*** Opening Data supplied ***

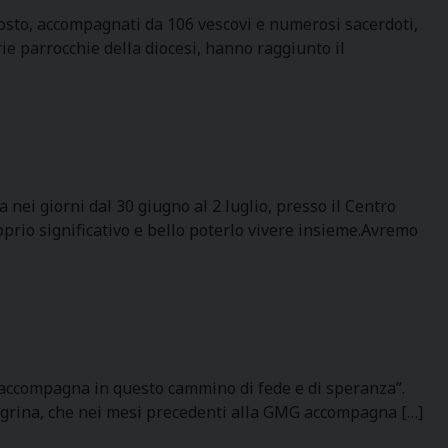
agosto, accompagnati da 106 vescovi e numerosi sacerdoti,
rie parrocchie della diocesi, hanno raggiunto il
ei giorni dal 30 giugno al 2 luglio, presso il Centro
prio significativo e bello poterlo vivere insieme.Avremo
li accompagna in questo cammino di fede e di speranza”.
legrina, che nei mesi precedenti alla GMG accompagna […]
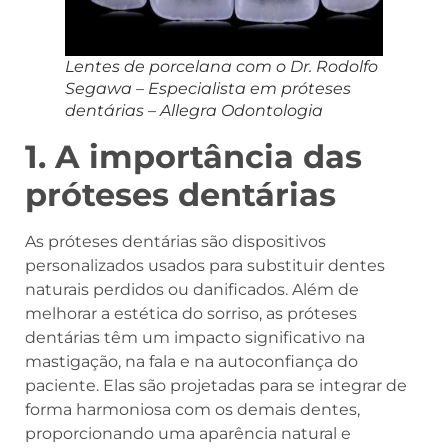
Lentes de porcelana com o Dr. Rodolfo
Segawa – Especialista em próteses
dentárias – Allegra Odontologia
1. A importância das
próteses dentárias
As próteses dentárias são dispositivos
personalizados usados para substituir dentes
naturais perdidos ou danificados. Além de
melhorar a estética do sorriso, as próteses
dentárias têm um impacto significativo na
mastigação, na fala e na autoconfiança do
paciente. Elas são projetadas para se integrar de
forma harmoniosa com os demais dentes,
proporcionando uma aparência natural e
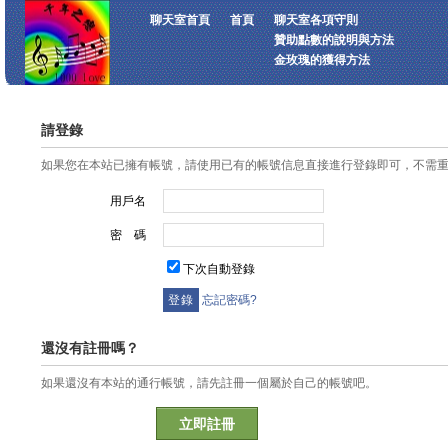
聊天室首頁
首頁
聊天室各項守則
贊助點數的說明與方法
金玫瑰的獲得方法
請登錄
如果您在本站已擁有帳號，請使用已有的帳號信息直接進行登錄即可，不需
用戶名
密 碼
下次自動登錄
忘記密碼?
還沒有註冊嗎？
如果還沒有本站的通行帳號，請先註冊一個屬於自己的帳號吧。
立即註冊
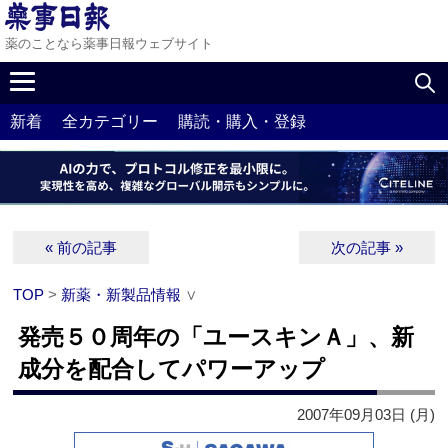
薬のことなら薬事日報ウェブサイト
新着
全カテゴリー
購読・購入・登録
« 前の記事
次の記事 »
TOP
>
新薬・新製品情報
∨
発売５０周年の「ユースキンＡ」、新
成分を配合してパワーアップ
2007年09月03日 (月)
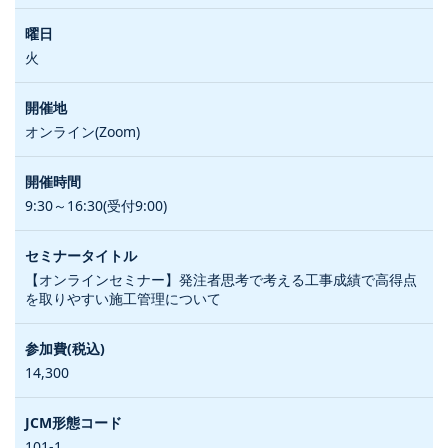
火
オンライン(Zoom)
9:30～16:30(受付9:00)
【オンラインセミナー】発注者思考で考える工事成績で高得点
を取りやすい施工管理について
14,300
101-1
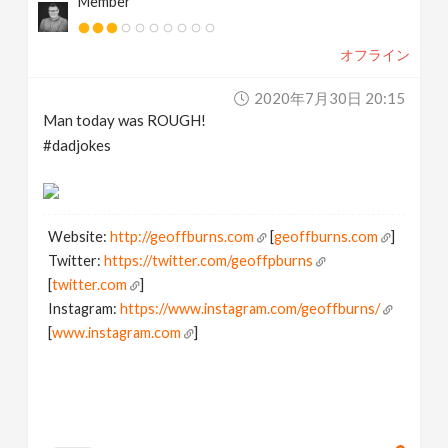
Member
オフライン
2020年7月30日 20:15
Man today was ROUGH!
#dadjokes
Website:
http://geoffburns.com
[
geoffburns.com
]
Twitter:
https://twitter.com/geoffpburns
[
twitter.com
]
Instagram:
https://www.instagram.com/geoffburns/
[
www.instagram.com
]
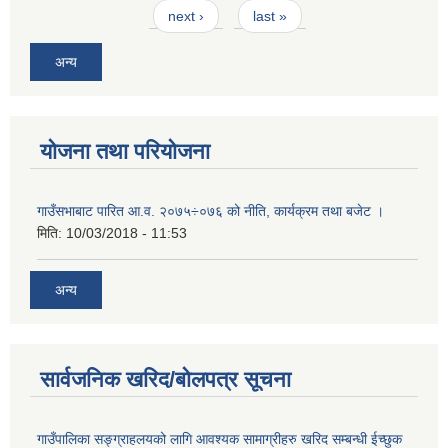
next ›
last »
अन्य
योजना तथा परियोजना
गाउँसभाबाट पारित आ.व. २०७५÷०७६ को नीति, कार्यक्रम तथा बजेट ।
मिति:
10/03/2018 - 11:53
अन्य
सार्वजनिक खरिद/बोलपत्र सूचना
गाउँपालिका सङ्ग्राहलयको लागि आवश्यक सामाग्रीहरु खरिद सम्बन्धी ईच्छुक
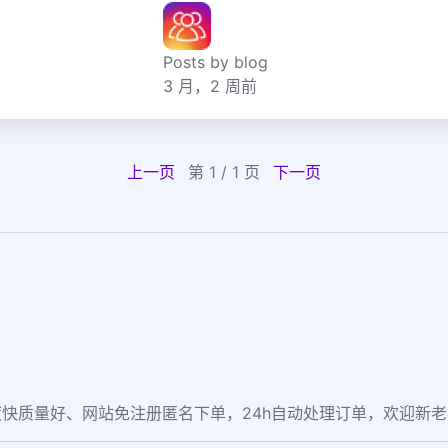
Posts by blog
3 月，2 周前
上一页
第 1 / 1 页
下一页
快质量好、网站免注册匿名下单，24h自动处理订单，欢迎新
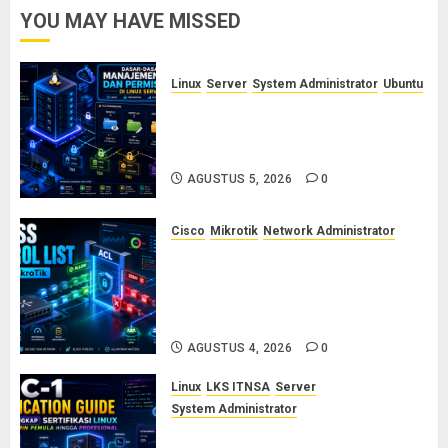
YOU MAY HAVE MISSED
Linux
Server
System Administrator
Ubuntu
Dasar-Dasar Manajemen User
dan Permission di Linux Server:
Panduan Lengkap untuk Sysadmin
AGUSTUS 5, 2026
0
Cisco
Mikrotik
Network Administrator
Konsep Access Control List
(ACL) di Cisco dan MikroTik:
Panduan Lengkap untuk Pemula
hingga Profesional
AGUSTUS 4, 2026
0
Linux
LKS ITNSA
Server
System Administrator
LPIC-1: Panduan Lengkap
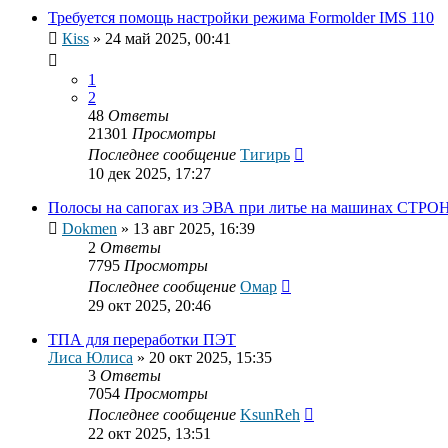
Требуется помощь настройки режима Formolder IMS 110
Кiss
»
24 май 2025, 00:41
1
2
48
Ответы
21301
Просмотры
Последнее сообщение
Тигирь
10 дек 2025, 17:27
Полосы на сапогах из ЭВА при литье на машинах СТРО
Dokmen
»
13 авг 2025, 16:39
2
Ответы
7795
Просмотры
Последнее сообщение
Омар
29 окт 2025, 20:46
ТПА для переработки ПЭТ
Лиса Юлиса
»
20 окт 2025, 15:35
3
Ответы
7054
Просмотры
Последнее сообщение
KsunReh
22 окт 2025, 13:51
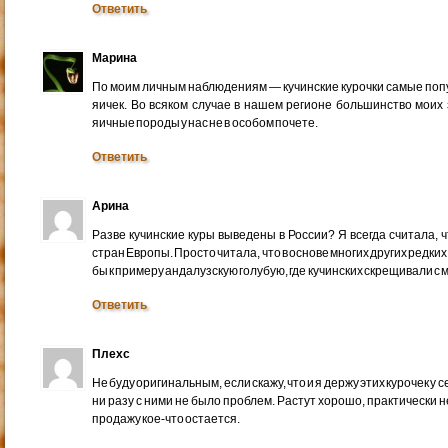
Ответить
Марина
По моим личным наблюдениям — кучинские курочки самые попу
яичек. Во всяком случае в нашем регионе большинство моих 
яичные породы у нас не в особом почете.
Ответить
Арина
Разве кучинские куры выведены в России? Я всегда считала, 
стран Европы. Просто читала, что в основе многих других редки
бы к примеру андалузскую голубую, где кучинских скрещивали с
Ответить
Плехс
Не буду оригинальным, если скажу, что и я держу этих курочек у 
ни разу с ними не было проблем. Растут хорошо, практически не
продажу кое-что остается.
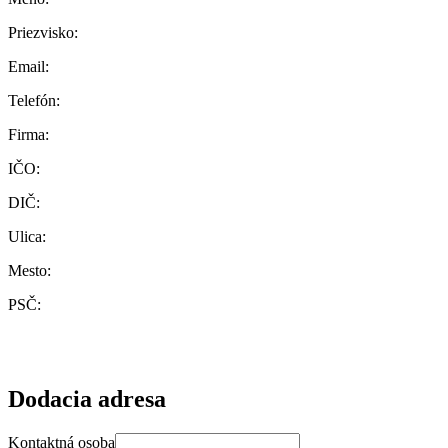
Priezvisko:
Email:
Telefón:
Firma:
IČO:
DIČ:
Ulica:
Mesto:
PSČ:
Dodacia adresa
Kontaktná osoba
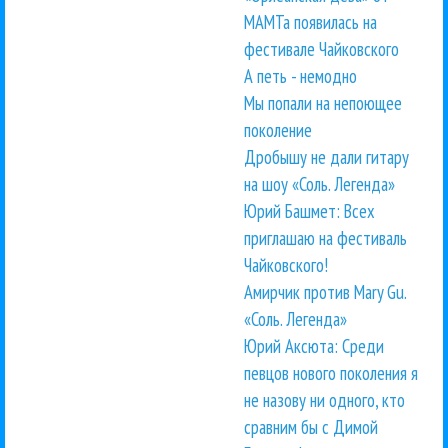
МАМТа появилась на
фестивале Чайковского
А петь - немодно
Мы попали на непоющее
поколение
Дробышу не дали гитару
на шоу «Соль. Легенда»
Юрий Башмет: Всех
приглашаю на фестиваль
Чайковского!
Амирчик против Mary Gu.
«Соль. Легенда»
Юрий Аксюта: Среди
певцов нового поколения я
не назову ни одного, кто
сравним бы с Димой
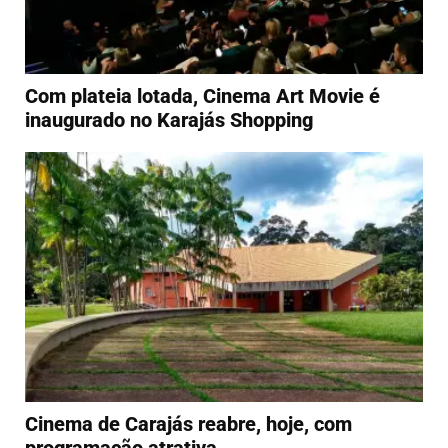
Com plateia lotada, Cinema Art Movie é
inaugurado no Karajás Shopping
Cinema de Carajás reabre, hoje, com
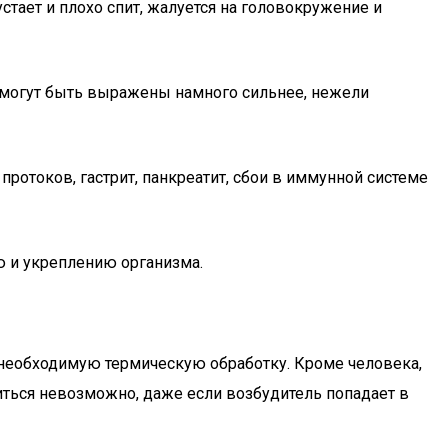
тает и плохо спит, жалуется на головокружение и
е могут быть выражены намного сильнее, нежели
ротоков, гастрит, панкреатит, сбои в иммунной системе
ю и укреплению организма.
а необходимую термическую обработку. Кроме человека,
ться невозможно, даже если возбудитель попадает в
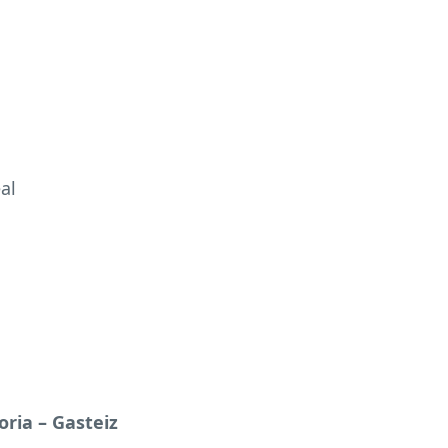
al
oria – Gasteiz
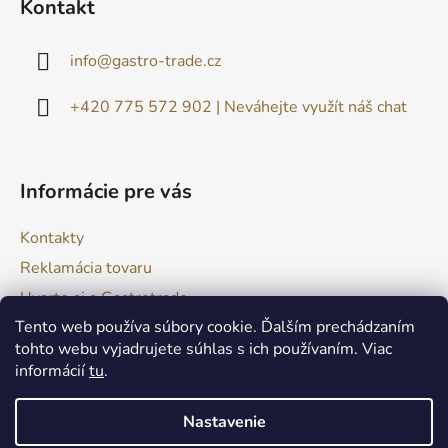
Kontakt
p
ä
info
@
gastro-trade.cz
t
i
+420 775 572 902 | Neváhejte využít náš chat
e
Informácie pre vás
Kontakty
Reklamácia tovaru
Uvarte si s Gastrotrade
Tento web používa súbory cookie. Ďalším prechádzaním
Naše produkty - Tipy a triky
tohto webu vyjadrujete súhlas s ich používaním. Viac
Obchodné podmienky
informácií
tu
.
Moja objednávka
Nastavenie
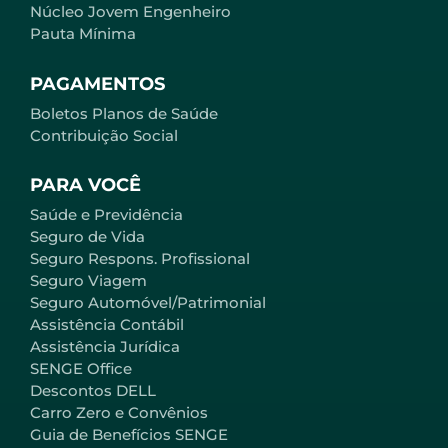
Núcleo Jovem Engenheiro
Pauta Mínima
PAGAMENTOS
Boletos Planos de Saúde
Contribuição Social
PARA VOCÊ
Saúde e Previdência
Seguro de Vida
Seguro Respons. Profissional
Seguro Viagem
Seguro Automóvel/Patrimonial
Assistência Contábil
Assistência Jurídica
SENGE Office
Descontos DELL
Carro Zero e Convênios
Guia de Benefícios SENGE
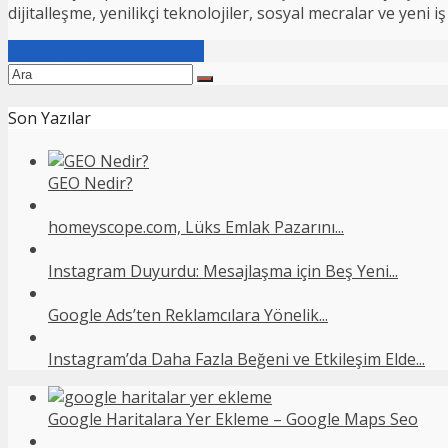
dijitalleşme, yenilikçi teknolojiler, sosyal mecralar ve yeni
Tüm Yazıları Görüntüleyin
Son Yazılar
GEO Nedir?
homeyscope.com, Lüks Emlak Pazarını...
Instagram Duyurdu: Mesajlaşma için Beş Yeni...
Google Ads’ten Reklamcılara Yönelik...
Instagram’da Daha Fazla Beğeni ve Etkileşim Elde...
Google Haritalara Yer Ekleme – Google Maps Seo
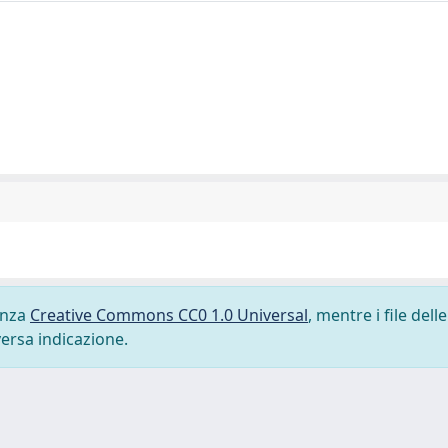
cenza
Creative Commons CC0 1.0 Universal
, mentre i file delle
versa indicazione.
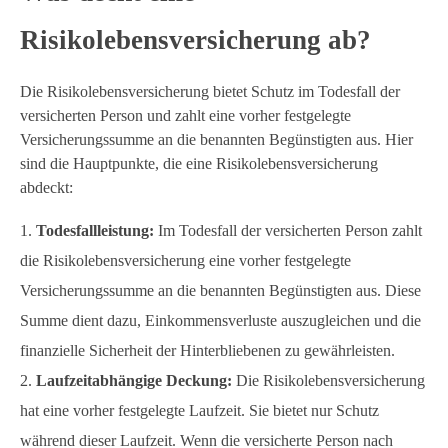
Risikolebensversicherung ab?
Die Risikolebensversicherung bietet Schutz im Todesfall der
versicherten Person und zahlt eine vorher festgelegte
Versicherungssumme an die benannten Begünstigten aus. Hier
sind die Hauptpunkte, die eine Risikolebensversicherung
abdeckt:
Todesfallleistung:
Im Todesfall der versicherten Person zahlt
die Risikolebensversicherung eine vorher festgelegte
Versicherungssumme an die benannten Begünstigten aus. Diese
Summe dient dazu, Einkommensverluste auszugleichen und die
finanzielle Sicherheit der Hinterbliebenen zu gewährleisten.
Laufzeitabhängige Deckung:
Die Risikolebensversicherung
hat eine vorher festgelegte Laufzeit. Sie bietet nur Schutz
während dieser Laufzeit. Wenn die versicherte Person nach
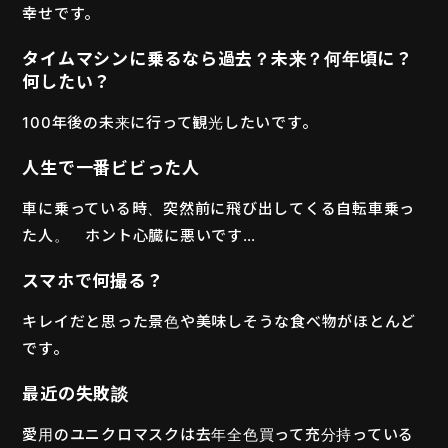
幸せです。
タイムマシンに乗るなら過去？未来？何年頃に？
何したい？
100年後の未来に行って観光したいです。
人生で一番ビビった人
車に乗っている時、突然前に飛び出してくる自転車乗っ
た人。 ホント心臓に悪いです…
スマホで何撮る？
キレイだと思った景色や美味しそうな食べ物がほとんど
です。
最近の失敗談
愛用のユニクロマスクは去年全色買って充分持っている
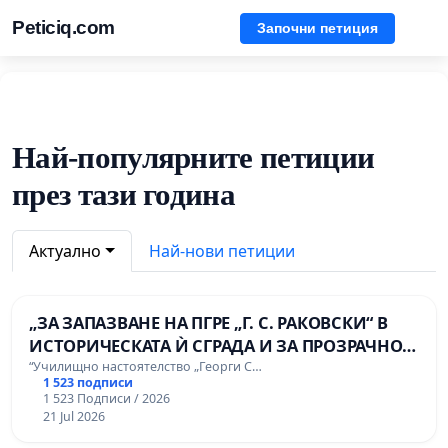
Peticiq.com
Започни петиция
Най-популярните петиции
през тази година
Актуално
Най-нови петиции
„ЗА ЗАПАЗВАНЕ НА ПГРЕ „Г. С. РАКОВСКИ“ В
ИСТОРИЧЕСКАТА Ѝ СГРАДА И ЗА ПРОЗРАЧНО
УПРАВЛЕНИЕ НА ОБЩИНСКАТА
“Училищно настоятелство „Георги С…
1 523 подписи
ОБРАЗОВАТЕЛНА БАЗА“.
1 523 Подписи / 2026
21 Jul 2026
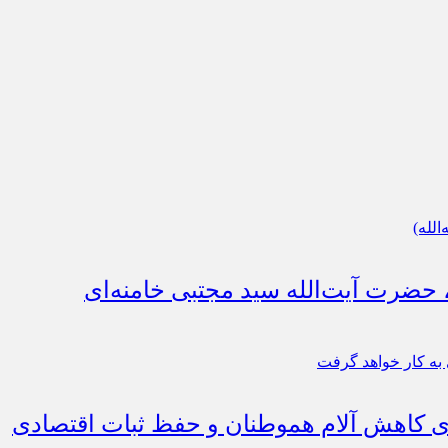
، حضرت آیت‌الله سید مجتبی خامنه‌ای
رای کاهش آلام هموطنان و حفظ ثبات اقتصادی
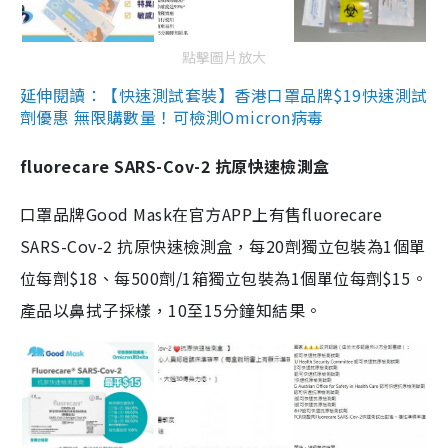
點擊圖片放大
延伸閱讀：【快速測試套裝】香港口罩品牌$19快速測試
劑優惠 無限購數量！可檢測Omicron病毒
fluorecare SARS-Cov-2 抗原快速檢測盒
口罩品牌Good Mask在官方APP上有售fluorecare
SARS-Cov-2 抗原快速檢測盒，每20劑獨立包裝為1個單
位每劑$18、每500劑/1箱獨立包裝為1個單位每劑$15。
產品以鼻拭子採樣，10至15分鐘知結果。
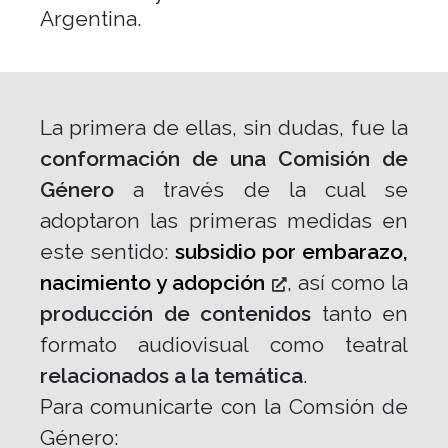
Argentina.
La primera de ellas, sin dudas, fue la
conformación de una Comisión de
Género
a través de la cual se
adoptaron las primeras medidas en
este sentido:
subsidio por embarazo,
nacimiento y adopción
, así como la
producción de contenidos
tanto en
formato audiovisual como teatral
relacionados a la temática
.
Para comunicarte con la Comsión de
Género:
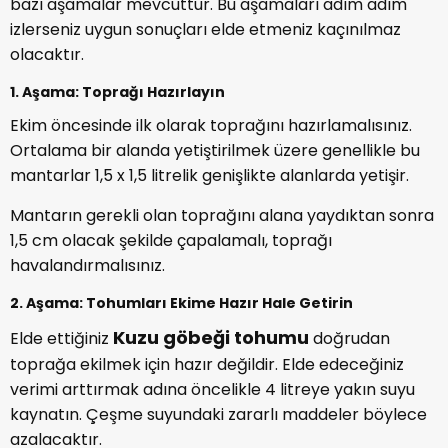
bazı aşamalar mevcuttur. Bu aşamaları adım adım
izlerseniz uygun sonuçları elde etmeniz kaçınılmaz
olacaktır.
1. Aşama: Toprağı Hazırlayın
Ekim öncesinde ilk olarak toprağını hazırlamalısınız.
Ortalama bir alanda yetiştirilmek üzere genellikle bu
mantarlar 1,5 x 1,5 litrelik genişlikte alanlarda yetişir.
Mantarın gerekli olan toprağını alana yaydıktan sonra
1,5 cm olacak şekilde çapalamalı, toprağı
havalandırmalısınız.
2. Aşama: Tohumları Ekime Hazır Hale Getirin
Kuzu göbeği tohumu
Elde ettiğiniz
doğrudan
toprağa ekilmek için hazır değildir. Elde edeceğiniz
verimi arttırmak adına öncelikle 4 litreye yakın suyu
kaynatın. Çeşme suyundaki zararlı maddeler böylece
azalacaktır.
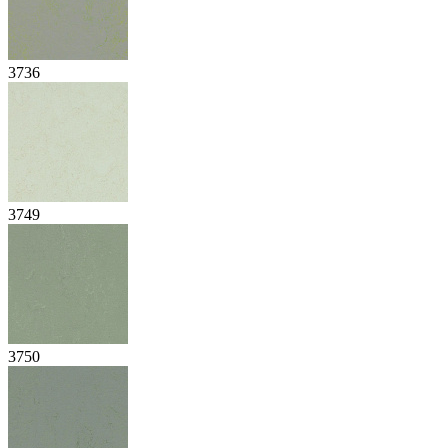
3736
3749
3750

*** Closing Data supplied ***

▸ **Aim of the exercise**
Every line of the listing that includes "Begünstigten" must be shown.

▸ **Task result**
Versicherungssumme an die benannten Begünstigten aus. Hier
Versicherungssumme an die benannten Begünstigten aus. Diese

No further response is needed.